Records from a data collection
*****
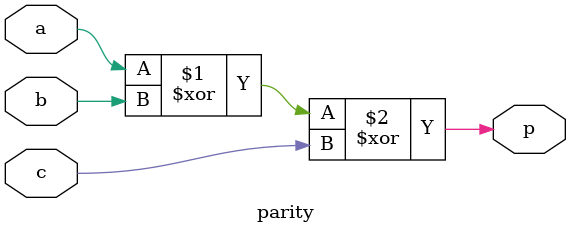
<source format=v>
module parity (
  input a,
  input b,
  input c,
  output p
);

  assign p = a ^ b ^ c;

endmodule

</source>
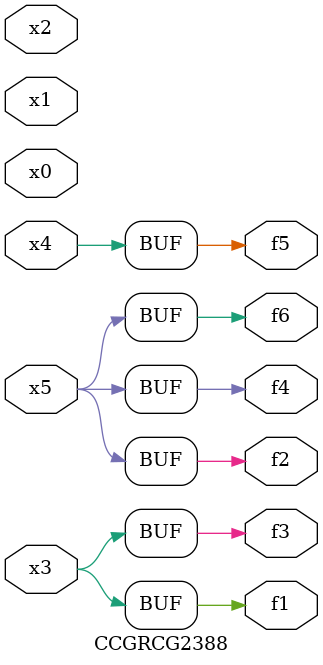
<source format=v>
module CCGRCG2388(
	input x0, x1, x2, x3, x4, x5,
	output f1, f2, f3, f4, f5, f6
);
	assign f1 = x3;
	assign f2 = x5;
	assign f3 = x3;
	assign f4 = x5;
	assign f5 = x4;
	assign f6 = x5;
endmodule

</source>
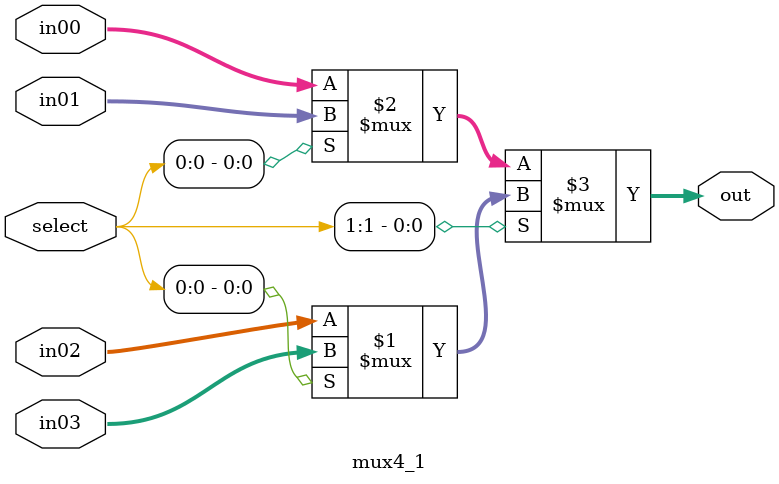
<source format=sv>
`timescale 1ns/1ps
`default_nettype none

module mux4_1(in00, in01, in02, in03, select, out);

  parameter N = 32;
  input wire [(N-1):0] in00, in01, in02, in03;
  input [1:0] select;
  output [(N-1):0] out;

  /* - When sel[1] is low, (sel[0] ? in01 : in00) is used.
     - When sel[1] is high, (sel[0] ? in03 : in02) is used.*/ 
  assign out = select[1] ? (select[0] ? in03 : in02) : (select[0] ? in01 : in00);
  
endmodule
</source>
*****
- TASK GOAL
Leaving out every picture, repeat the records above exactly as they stand.

- SOLUTION FOR THIS PROBLEM
<source format=v>
module parity (
  input a,
  input b,
  input c,
  output p
);

  assign p = a ^ b ^ c;

endmodule

</source>
<source format=v>
module CCGRCG2388(
	input x0, x1, x2, x3, x4, x5,
	output f1, f2, f3, f4, f5, f6
);
	assign f1 = x3;
	assign f2 = x5;
	assign f3 = x3;
	assign f4 = x5;
	assign f5 = x4;
	assign f6 = x5;
endmodule

</source>
<source format=sv>
`timescale 1ns/1ps
`default_nettype none

module mux4_1(in00, in01, in02, in03, select, out);

  parameter N = 32;
  input wire [(N-1):0] in00, in01, in02, in03;
  input [1:0] select;
  output [(N-1):0] out;

  /* - When sel[1] is low, (sel[0] ? in01 : in00) is used.
     - When sel[1] is high, (sel[0] ? in03 : in02) is used.*/ 
  assign out = select[1] ? (select[0] ? in03 : in02) : (select[0] ? in01 : in00);
  
endmodule
</source>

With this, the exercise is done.